● Your instructions
Return every line from the one with "wird, hilft Beschaffungsteams, Projektmanagern" through the one with "zusammen bestimmt die", inclusive, exactly as it appears below.

● Data section
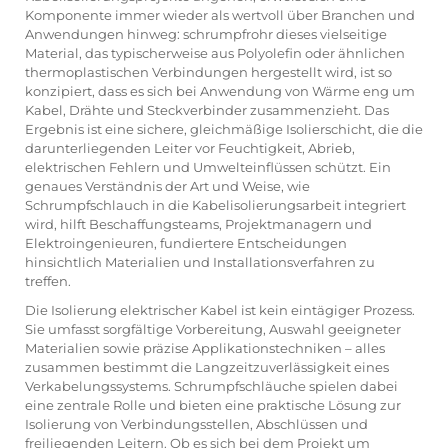
Komponente immer wieder als wertvoll über Branchen und
Anwendungen hinweg:
schrumpfrohr
dieses vielseitige
Material, das typischerweise aus Polyolefin oder ähnlichen
thermoplastischen Verbindungen hergestellt wird, ist so
konzipiert, dass es sich bei Anwendung von Wärme eng um
Kabel, Drähte und Steckverbinder zusammenzieht. Das
Ergebnis ist eine sichere, gleichmäßige Isolierschicht, die die
darunterliegenden Leiter vor Feuchtigkeit, Abrieb,
elektrischen Fehlern und Umwelteinflüssen schützt. Ein
genaues Verständnis der Art und Weise, wie
Schrumpfschlauch in die Kabelisolierungsarbeit integriert
wird, hilft Beschaffungsteams, Projektmanagern und
Elektroingenieuren, fundiertere Entscheidungen
hinsichtlich Materialien und Installationsverfahren zu
treffen.
Die Isolierung elektrischer Kabel ist kein eintägiger Prozess.
Sie umfasst sorgfältige Vorbereitung, Auswahl geeigneter
Materialien sowie präzise Applikationstechniken – alles
zusammen bestimmt die Langzeitzuverlässigkeit eines
Verkabelungssystems. Schrumpfschläuche spielen dabei
eine zentrale Rolle und bieten eine praktische Lösung zur
Isolierung von Verbindungsstellen, Abschlüssen und
freiliegenden Leitern. Ob es sich bei dem Projekt um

● Exercise answer
wird, hilft Beschaffungsteams, Projektmanagern und
Elektroingenieuren, fundiertere Entscheidungen
hinsichtlich Materialien und Installationsverfahren zu
treffen.
Die Isolierung elektrischer Kabel ist kein eintägiger Prozess.
Sie umfasst sorgfältige Vorbereitung, Auswahl geeigneter
Materialien sowie präzise Applikationstechniken – alles
zusammen bestimmt die Langzeitzuverlässigkeit eines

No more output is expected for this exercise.